De plantas y cuidados
Iba a escribir sobre otra cosa, pero salí al balcón a tomar el café y mirar las flores y recordé que hubo una época, supongo que la misma en la que iba por ahí diciendo que Viena está sobrevalorada, en la que decía que no me gustaban las plantas. (Ahora que lo pienso, tampoco me gustaba el café).
Mi tirria a las plantas tenía que ver única y exclusivamente con mi incapacidad para mantenerlas vivas. Pero yo nunca lo habría dicho de forma tan clara. En un bonito acto de tergiversación de la realidad, culpaba sin ruborizarme a las pobres víctimas, que en realidad eran quienes más razones tenían para no acercarse a mí.
No es que fuera por ahí mirando mal a las plantas. Su presencia no me molestaba e incluso hasta me atrevería a decir que me agradaba. El problema era —decía yo— que me caían mal. Me irritaba algo que en personas siempre me ha fastidiado mucho: que esperen a que seas tú quien se dé cuenta de sus necesidades. Ahora lo pienso y me horripila un poco haber ido por ahí exigiendo a todo el mundo que me explicase su estado de ánimo, pero no era eso. No pensaba en personas que están mal y no lo dicen por no molestar o porque creen que su malestar no es importante, sino en quienes se ponen de morros o monosilábicos, dicen si les preguntas que no les pasa nada y luego, si tú dices «vale» y sigues con tu vida, se enfadan.
Siempre comparaba la odiosa actitud de las plantas con la de los animales. Los gatos y los perros te hacen saber que tienen hambre o sed llamando tu atención de forma insistente. Las plantas, malditos seres, se limitan a ir poniéndose tristes y esperar a que tú te des cuenta y actúes. Si no lo haces, no es que se enfaden: directamente se mueren.
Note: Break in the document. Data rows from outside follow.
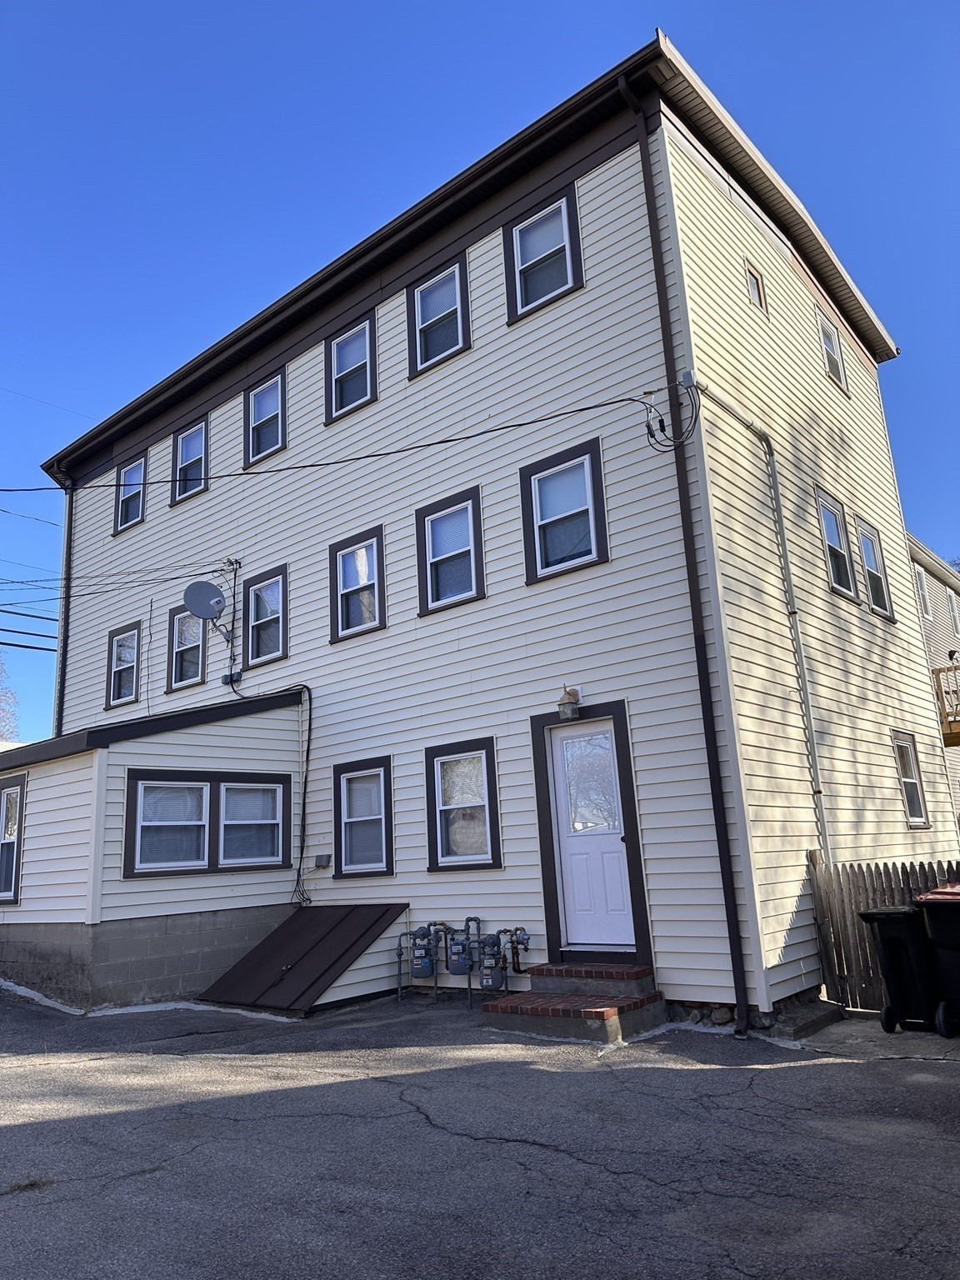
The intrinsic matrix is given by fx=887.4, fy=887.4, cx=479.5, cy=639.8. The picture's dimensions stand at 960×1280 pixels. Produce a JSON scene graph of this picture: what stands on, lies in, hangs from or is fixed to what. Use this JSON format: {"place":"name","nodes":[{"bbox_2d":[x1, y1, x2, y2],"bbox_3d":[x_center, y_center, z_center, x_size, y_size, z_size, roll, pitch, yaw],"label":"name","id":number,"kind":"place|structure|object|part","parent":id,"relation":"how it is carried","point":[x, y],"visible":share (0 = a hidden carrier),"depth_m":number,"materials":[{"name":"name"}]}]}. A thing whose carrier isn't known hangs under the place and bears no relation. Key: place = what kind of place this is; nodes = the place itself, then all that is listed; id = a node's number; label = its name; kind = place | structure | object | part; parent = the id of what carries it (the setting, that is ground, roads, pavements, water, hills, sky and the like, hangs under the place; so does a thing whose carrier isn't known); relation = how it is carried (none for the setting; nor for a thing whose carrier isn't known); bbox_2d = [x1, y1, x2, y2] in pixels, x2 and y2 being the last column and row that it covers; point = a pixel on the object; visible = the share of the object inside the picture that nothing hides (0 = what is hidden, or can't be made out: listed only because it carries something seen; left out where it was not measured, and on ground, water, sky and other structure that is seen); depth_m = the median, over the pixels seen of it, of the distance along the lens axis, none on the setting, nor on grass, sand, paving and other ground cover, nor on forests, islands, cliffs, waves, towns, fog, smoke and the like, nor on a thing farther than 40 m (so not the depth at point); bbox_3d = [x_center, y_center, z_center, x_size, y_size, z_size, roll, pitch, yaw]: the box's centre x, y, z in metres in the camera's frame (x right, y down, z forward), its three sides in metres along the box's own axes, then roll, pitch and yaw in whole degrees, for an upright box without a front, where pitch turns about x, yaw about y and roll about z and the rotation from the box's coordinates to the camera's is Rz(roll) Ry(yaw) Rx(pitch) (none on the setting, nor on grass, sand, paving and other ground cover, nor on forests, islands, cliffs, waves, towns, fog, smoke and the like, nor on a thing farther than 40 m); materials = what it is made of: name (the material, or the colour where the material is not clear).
{"place":"outdoors","nodes":[
{"label":"outdoors","id":0,"kind":"place"},
{"bbox_2d":[0,986,959,1279],"label":"asphalt driveway","id":1,"kind":"structure","parent":0,"point":[67,1127],"materials":[{"name":"grey asphalt"}]},
{"bbox_2d":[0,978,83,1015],"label":"white sealant","id":2,"kind":"object","parent":1,"relation":"on","point":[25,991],"visible":0.52,"depth_m":9.21,"materials":[{"name":"white"}]},
{"bbox_2d":[197,903,411,1014],"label":"bulkhead door","id":3,"kind":"structure","parent":1,"relation":"on","point":[347,945],"depth_m":9.25,"materials":[{"name":"metal"}]},
{"bbox_2d":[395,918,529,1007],"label":"gas meter","id":4,"kind":"object","parent":1,"relation":"on","point":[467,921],"visible":0.9,"depth_m":8.74,"materials":[{"name":"metal"}]},
{"bbox_2d":[478,960,665,1042],"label":"brick steps","id":5,"kind":"structure","parent":1,"relation":"on","point":[528,1009],"depth_m":7.59,"materials":[{"name":"red brick"}]},
{"bbox_2d":[806,852,959,1013],"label":"wooden fence","id":6,"kind":"object","parent":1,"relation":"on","point":[913,869],"visible":0.54,"depth_m":8.12,"materials":[{"name":"brown wood"}]},
{"bbox_2d":[859,902,937,1031],"bbox_3d":[3.592,2.668,7.316,0.760,0.959,0.591,6,-16,-33],"label":"trash bin","id":7,"kind":"object","parent":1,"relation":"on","point":[900,917],"visible":0.81,"depth_m":7.11,"materials":[{"name":"black plastic"}]},
{"bbox_2d":[916,882,959,1039],"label":"trash bin","id":8,"kind":"object","parent":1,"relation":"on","point":[937,926],"visible":0.99,"depth_m":6.77,"materials":[{"name":"black plastic"}]},
{"bbox_2d":[0,0,959,746],"label":"sky","id":9,"kind":"structure","parent":0,"point":[347,3],"materials":[{"name":"blue"}]},
{"bbox_2d":[16,36,952,1026],"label":"house","id":10,"kind":"structure","parent":0,"point":[494,597],"depth_m":10.09,"materials":[{"name":"plastic"}]},
{"bbox_2d":[0,606,59,654],"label":"power line","id":11,"kind":"object","parent":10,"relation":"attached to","point":[25,647],"visible":0.87,"depth_m":19.21,"materials":[{"name":"black rubber"}]},
{"bbox_2d":[52,470,74,738],"bbox_3d":[-7.078,0.592,15.000,0.266,7.304,0.282,-13,-17,38],"label":"downspout","id":12,"kind":"object","parent":10,"relation":"attached to","point":[67,549],"visible":0.58,"depth_m":15.23,"materials":[{"name":"metal"}]},
{"bbox_2d":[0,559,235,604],"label":"power line","id":13,"kind":"object","parent":10,"relation":"attached to","point":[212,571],"visible":0.98,"depth_m":14.14,"materials":[{"name":"plastic"}]},
{"bbox_2d":[105,622,140,706],"bbox_3d":[-5.682,0.402,14.310,1.084,1.431,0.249,-13,-17,38],"label":"window","id":14,"kind":"structure","parent":10,"relation":"in","point":[132,636],"depth_m":14.42,"materials":[{"name":"clear glass"}]},
{"bbox_2d":[114,455,146,533],"bbox_3d":[-5.960,-2.516,15.290,1.031,1.368,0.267,-13,-17,38],"label":"window","id":15,"kind":"structure","parent":10,"relation":"in","point":[127,498],"depth_m":15.41,"materials":[{"name":"clear glass"}]},
{"bbox_2d":[0,688,304,1009],"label":"annex","id":16,"kind":"object","parent":10,"relation":"attached to","point":[91,754],"visible":0.68,"depth_m":10.12,"materials":[{"name":"plastic"}]},
{"bbox_2d":[0,774,25,902],"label":"window","id":17,"kind":"structure","parent":16,"relation":"in","point":[14,789],"depth_m":10.72,"materials":[{"name":"clear glass"}]},
{"bbox_2d":[125,769,286,876],"bbox_3d":[-3.095,2.074,10.174,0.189,1.216,1.924,-13,-17,38],"label":"window","id":18,"kind":"structure","parent":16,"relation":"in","point":[141,792],"depth_m":10.11,"materials":[{"name":"clear glass"}]},
{"bbox_2d":[166,603,207,692],"bbox_3d":[-4.265,0.100,13.117,1.090,1.430,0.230,-13,-17,38],"label":"window","id":19,"kind":"structure","parent":10,"relation":"in","point":[191,682],"depth_m":13.24,"materials":[{"name":"glass"}]},
{"bbox_2d":[171,418,209,504],"bbox_3d":[-4.567,-2.850,14.206,1.086,1.385,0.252,-13,-17,38],"label":"window","id":20,"kind":"structure","parent":10,"relation":"in","point":[202,428],"depth_m":14.33,"materials":[{"name":"clear glass"}]},
{"bbox_2d":[181,578,231,640],"bbox_3d":[-3.658,-0.397,11.961,0.552,0.861,0.582,-8,-14,21],"label":"satellite dish","id":21,"kind":"object","parent":10,"relation":"attached to","point":[209,603],"visible":0.99,"depth_m":11.95,"materials":[{"name":"metal"}]},
{"bbox_2d":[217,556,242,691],"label":"cables","id":22,"kind":"object","parent":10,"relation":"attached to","point":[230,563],"visible":0.95,"depth_m":12.41,"materials":[{"name":"black rubber"}]},
{"bbox_2d":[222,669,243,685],"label":"electrical box","id":23,"kind":"object","parent":10,"relation":"attached to","point":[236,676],"visible":0.95,"depth_m":12.08,"materials":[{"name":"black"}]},
{"bbox_2d":[245,369,286,466],"bbox_3d":[-3.092,-3.238,13.038,1.038,1.443,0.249,-13,-17,38],"label":"window","id":24,"kind":"structure","parent":10,"relation":"in","point":[270,386],"depth_m":13.14,"materials":[{"name":"glass"}]},
{"bbox_2d":[245,565,288,664],"bbox_3d":[-2.879,-0.340,12.246,1.024,1.391,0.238,-13,-17,38],"label":"window","id":25,"kind":"structure","parent":10,"relation":"in","point":[275,579],"depth_m":12.37,"materials":[{"name":"glass"}]},
{"bbox_2d":[290,685,314,905],"bbox_3d":[-2.208,1.928,11.039,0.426,2.714,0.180,-13,-17,38],"label":"cable","id":26,"kind":"object","parent":10,"relation":"attached to","point":[304,800],"visible":0.98,"depth_m":11.06,"materials":[{"name":"black plastic"}]},
{"bbox_2d":[313,853,331,868],"bbox_3d":[-1.840,2.584,10.351,0.220,0.146,0.092,-13,-17,38],"label":"electrical box","id":27,"kind":"object","parent":10,"relation":"attached to","point":[320,858],"visible":0.97,"depth_m":10.31,"materials":[{"name":"grey plastic"}]},
{"bbox_2d":[2,382,679,494],"bbox_3d":[-2.410,-2.342,10.511,8.844,1.536,0.596,-13,-17,38],"label":"power line","id":28,"kind":"object","parent":10,"relation":"attached to","point":[581,410],"visible":0.97,"depth_m":9.48,"materials":[{"name":"plastic"}]},
{"bbox_2d":[325,312,376,419],"bbox_3d":[-1.687,-3.625,11.879,0.979,1.370,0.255,-13,-17,38],"label":"window","id":29,"kind":"structure","parent":10,"relation":"in","point":[367,345],"depth_m":11.96,"materials":[{"name":"clear glass"}]},
{"bbox_2d":[330,525,384,642],"bbox_3d":[-1.508,-0.692,11.184,1.004,1.440,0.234,-13,-17,38],"label":"window","id":30,"kind":"structure","parent":10,"relation":"in","point":[378,544],"depth_m":11.25,"materials":[{"name":"glass"}]},
{"bbox_2d":[333,757,393,878],"bbox_3d":[-1.326,2.070,10.326,1.009,1.478,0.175,-13,-17,38],"label":"window","id":31,"kind":"structure","parent":10,"relation":"in","point":[375,867],"depth_m":10.38,"materials":[{"name":"glass"}]},
{"bbox_2d":[405,923,439,979],"bbox_3d":[-0.584,3.184,9.105,0.318,0.599,0.310,-13,-17,38],"label":"gas meter","id":32,"kind":"object","parent":10,"relation":"attached to","point":[422,928],"visible":0.97,"depth_m":8.99,"materials":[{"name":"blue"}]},
{"bbox_2d":[408,256,471,376],"bbox_3d":[-0.477,-3.948,10.939,0.969,1.397,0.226,-13,-17,38],"label":"window","id":33,"kind":"structure","parent":10,"relation":"in","point":[457,286],"depth_m":11.00,"materials":[{"name":"glass"}]},
{"bbox_2d":[415,486,484,616],"bbox_3d":[-0.309,-1.012,10.301,1.007,1.465,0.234,-13,-17,38],"label":"window","id":34,"kind":"structure","parent":10,"relation":"in","point":[473,573],"depth_m":10.36,"materials":[{"name":"glass"}]},
{"bbox_2d":[445,913,476,975],"bbox_3d":[-0.188,3.023,8.729,0.303,0.610,0.283,-13,-17,38],"label":"gas meter","id":35,"kind":"object","parent":10,"relation":"attached to","point":[462,950],"visible":0.97,"depth_m":8.64,"materials":[{"name":"grey metal"}]},
{"bbox_2d":[425,738,500,870],"bbox_3d":[-0.163,1.766,9.496,1.073,1.502,0.164,-13,-17,38],"label":"window","id":36,"kind":"structure","parent":10,"relation":"in","point":[449,807],"depth_m":9.55,"materials":[{"name":"glass"}]},
{"bbox_2d":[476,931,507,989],"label":"gas meter","id":37,"kind":"object","parent":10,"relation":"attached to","point":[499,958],"visible":0.96,"depth_m":8.40,"materials":[{"name":"grey metal"}]},
{"bbox_2d":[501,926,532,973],"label":"gas pipe","id":38,"kind":"object","parent":10,"relation":"attached to","point":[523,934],"visible":0.97,"depth_m":8.57,"materials":[{"name":"metal"}]},
{"bbox_2d":[504,187,582,321],"bbox_3d":[0.718,-4.241,9.885,0.980,1.390,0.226,-13,-17,38],"label":"window","id":39,"kind":"structure","parent":10,"relation":"in","point":[515,232],"depth_m":9.93,"materials":[{"name":"clear glass"}]},
{"bbox_2d":[519,439,608,584],"bbox_3d":[0.888,-1.320,9.313,1.026,1.436,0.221,-13,-17,38],"label":"window","id":40,"kind":"structure","parent":10,"relation":"in","point":[542,542],"depth_m":9.36,"materials":[{"name":"glass"}]},
{"bbox_2d":[556,685,581,720],"bbox_3d":[0.870,0.619,8.713,0.223,0.361,0.252,-13,-17,38],"label":"wall lamp","id":41,"kind":"object","parent":10,"relation":"attached to","point":[573,692],"visible":0.98,"depth_m":8.64,"materials":[{"name":"metal"}]},
{"bbox_2d":[546,713,638,949],"bbox_3d":[1.067,2.012,8.706,1.063,2.289,0.143,-13,-17,38],"label":"front door","id":42,"kind":"structure","parent":10,"relation":"in","point":[612,842],"depth_m":8.68,"materials":[{"name":"white paint"}]},
{"label":"glass","id":43,"kind":"part","parent":42,"relation":"part of","materials":[{"name":"clear glass"}]},
{"bbox_2d":[642,381,700,450],"bbox_3d":[1.756,-2.036,8.122,0.558,0.610,0.429,-13,-17,38],"label":"cable coil","id":44,"kind":"object","parent":10,"relation":"attached to","point":[660,421],"visible":0.97,"depth_m":8.10,"materials":[{"name":"black plastic"}]},
{"bbox_2d":[621,67,749,1035],"bbox_3d":[1.906,-1.216,8.200,0.251,9.148,0.353,-13,-17,38],"label":"downspout","id":45,"kind":"object","parent":10,"relation":"attached to","point":[718,834],"visible":0.95,"depth_m":8.03,"materials":[{"name":"brown metal"}]},
{"bbox_2d":[745,261,766,312],"bbox_3d":[3.184,-4.093,10.382,0.159,0.594,0.448,-13,-17,38],"label":"window","id":46,"kind":"structure","parent":10,"relation":"in","point":[755,297],"depth_m":10.44,"materials":[{"name":"clear glass"}]},
{"bbox_2d":[691,377,833,864],"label":"electrical conduit","id":47,"kind":"object","parent":10,"relation":"attached to","point":[702,386],"visible":0.95,"depth_m":9.26,"materials":[{"name":"metal"}]},
{"bbox_2d":[816,309,846,390],"bbox_3d":[5.050,-4.201,12.901,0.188,1.150,0.876,-13,-17,38],"label":"window","id":48,"kind":"structure","parent":10,"relation":"in","point":[829,358],"depth_m":13.08,"materials":[{"name":"white"}]},
{"bbox_2d":[817,490,857,600],"bbox_3d":[4.422,-1.175,11.188,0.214,1.413,0.981,-13,-17,38],"label":"window","id":49,"kind":"structure","parent":10,"relation":"in","point":[834,522],"depth_m":11.41,"materials":[{"name":"glass"}]},
{"bbox_2d":[855,519,894,618],"bbox_3d":[5.394,-0.980,12.287,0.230,1.465,0.954,-13,-17,38],"label":"window","id":50,"kind":"structure","parent":10,"relation":"in","point":[866,547],"depth_m":12.49,"materials":[{"name":"glass"}]},
{"bbox_2d":[890,730,930,827],"bbox_3d":[5.415,1.779,11.315,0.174,1.376,0.887,-13,-17,38],"label":"window","id":51,"kind":"structure","parent":10,"relation":"in","point":[908,751],"depth_m":11.51,"materials":[{"name":"clear glass"}]},
{"bbox_2d":[791,1010,959,1062],"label":"concrete slab","id":52,"kind":"structure","parent":0,"point":[953,1042],"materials":[{"name":"grey concrete"}]},
{"bbox_2d":[907,534,959,833],"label":"neighboring house","id":53,"kind":"structure","parent":0,"point":[940,622],"depth_m":21.69,"materials":[{"name":"grey plastic"}]},
{"bbox_2d":[915,567,930,616],"bbox_3d":[9.719,-1.009,19.685,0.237,1.301,1.019,-13,-17,38],"label":"window","id":54,"kind":"structure","parent":53,"relation":"in","point":[918,577],"depth_m":19.94,"materials":[{"name":"white"}]},
{"bbox_2d":[932,662,959,745],"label":"balcony","id":55,"kind":"structure","parent":53,"relation":"attached to","point":[947,735],"depth_m":16.64,"materials":[{"name":"brown wood"}]},
{"bbox_2d":[945,588,959,633],"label":"window","id":56,"kind":"structure","parent":53,"relation":"in","point":[953,612],"depth_m":22.09,"materials":[{"name":"white"}]},
{"label":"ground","id":57,"kind":"structure","parent":0},
{"bbox_2d":[0,651,18,741],"label":"tree","id":58,"kind":"object","parent":57,"relation":"on","point":[1,735],"visible":0.63,"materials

Ahora que soy ya una persona con la madurez suficiente como para tener la opinión adecuada sobre el café y sobre Viena, también sé ver la diferencia entre las plantas y las personas. Sé incluso ver que mi error principal estaba no solo en culpar a las víctimas, sino también en compararlas con el tipo de persona equivocada (personas con las que hace mucho que no me encuentro porque la madurez también es eso). Las plantas son nuestras amigas frágiles y nuestras amigas fuertes, las enfermizas y las de una salud de hierro, las dramáticas y las discretas. Las plantas se parecen a las personas no en una actitud tóxica hacia la vida, sino en que, en toda su diversidad, fuera de su entorno ideal necesitan ser cuidadas para poder estar contentas y llenas de flores (si procede) y abejas.
A veces, como me pasa ahora mismo con la gardenia que me regalaron en mi cumple, vemos que una persona a la que queremos está triste y no sabemos cómo ayudarla. Mi gardenia lleva una semana en el balcón y está algo alicaída y yo no sé si es porque la riego demasiado o demasiado poco o si porque a algunas horas le da el sol y he leído que no les gusta o si simplemente está aún adaptándose a su nueva casa. Yo la miro y le retiro las hojas feas y espero que mis pequeños cuidados sean suficientes para que esta historia no tenga un final prematuro y trágico. Lo que no hago es culparla por difícil, por tiquismiquis, por no querer ser feliz en mi balcón.
A las personas nos pasa un poco igual. Si no podemos acceder solas al agua, alimento, luz y tierra adecuadas para crecer fuertes y con alegría, necesitamos a alguien que nos riegue, que busque en internet si necesitamos abono, que nos observe y retire las hojas muertas mientras piensa en cómo ayudarnos. Y en realidad todo esto pasa aunque estemos en nuestro entorno ideal. En muchas webs sobre el cuidado de plantas recomiendan ponerlas juntas (en casa, en macetas, en tierra la situación es más compleja) como truco casi mágico para contribuir a que estén más contentas. A nosotras, como a las plantas, también nos va mejor si pertenecemos a una red en la que hay cuidados, cercanía y rayos de sol compartidos.
* (Personas que sabéis de plantas más que yo: no vengáis a desmontarme el argumento con vuestros conocimientos botánicos).